На меня напала злая немочь под названием — немогота…

Может — лучше про текинского ишака? Помните, я, же Вам обещала! К этому ишаку, коего я Вам столь неосмотрительно обещала, высокочтимый сэр, мы добирались на ГАЗ-66 через юго-западные Кара-Кумы. Было нас трое. Но шофер, скорее всего, не в счет, поскольку он был дружелюбно-контактен и художественно-речист лишь после солидной дозы неразбавленного спирта, что за рулем и при крутых барханах — практически исключено. В остальное же время он молчал вмертвую и только сдавленно мычал, когда заедало сцепление. Нет, шофера я исключаю. Но и второй мой спутник поначалу меня не радовал. Весь Ашхабадский институт ботаники помирал со смеху, когда выяснилось — что я с ним еду. Мне, помирая со смеху, разные люди объясняли, что этот Какабай — самый молчаливый человек в Ашхабаде и, скорее всего, я рядом с ним дам дуба со скуки на первой же сотне километров. Сперва сильно было похоже, что люди — правы. Идеально-правильный, смуглый и невозмутимо-медальный, как у Остапа Бендера, — я его себе почему-то таким представляю с детства — профиль Какабая был рядом со мною в кузове, одно бездонное небо нас накрывало, один песок летел нам в глаза и один неподвижно-раскаленный ветер вышибал слабый пот из наших твердокаменных лбов. Но не было для меня в целом мире предмета более недоступно-далекого, недостижимого и загадочного, чем Какабай. Смутная улыбка всеведения временами смягчала твердые его губы.

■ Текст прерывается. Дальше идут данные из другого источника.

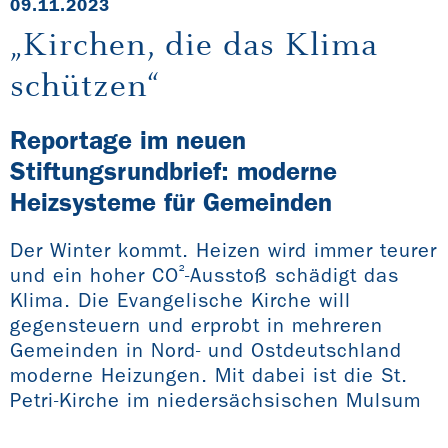
09.11.2023
„Kirchen, die das Klima
schützen“
Reportage im neuen
Stiftungsrundbrief: moderne
Heizsysteme für Gemeinden
Der Winter kommt. Heizen wird immer teurer
²
und ein hoher CO
-Ausstoß schädigt das
Klima. Die Evangelische Kirche will
gegensteuern und erprobt in mehreren
Gemeinden in Nord- und Ostdeutschland
moderne Heizungen. Mit dabei ist die St.
Petri-Kirche im niedersächsischen Mulsum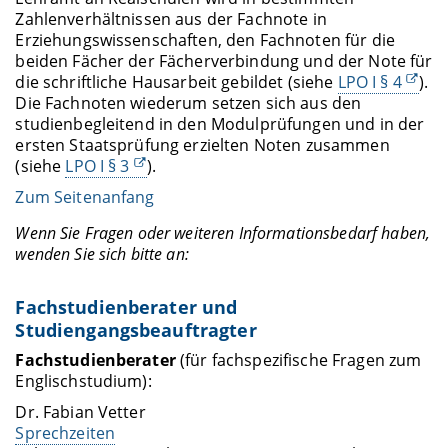
Zahlenverhältnissen aus der Fachnote in
Erziehungswissenschaften, den Fachnoten für die
beiden Fächer der Fächerverbindung und der Note für
die schriftliche Hausarbeit gebildet (siehe
LPO I § 4
).
Die Fachnoten wiederum setzen sich aus den
studienbegleitend in den Modulprüfungen und in der
ersten Staatsprüfung erzielten Noten zusammen
(siehe
LPO I § 3
).
Zum Seitenanfang
Wenn Sie Fragen oder weiteren Informationsbedarf haben,
wenden Sie sich bitte an:
Fachstudienberater und
Studiengangsbeauftragter
Fachstudienberater
(für fachspezifische Fragen zum
Englischstudium):
Dr. Fabian Vetter
Sprechzeiten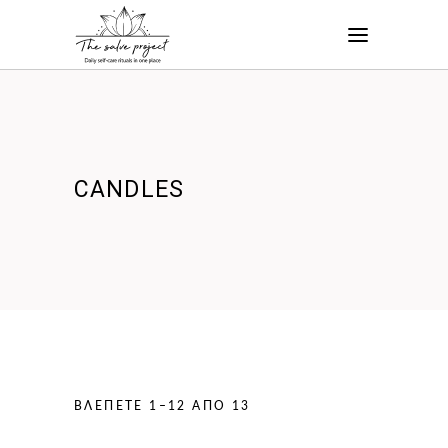
CANDLES
ΒΛΈΠΕΤΕ 1–12 ΑΠΌ 13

А мимо меня проносились неопознанные объекты в лице солончаков без названия, растений без имени, безымянных рептилий, грызунов и птиц. Любознательное мое сердце подпирало под глотку. Вдруг мы пересекли мутно-желтую речку. Никакой речки, по моим представлениям, быть не могло. Речка — это уж чересчур! Я искательно заглянула в блестящие глаза Какабая. Он смотрел сквозь меня на цветущие ферулы и могучий злак селин. Минут через пятнадцать напряженного внутреннего труда я про эту неведомую речку заставила себя — забыть. Тут медальный профиль вдруг обернулся ко мне медальным фасом. «Река Мургаб был…» Это первая была, любезная, информация. Постепенно я приноровилась к ее щедрости и быстроте. И даже научилась кое-что из этой информации извлекать. О нормальном общении уже даже и не мечтала.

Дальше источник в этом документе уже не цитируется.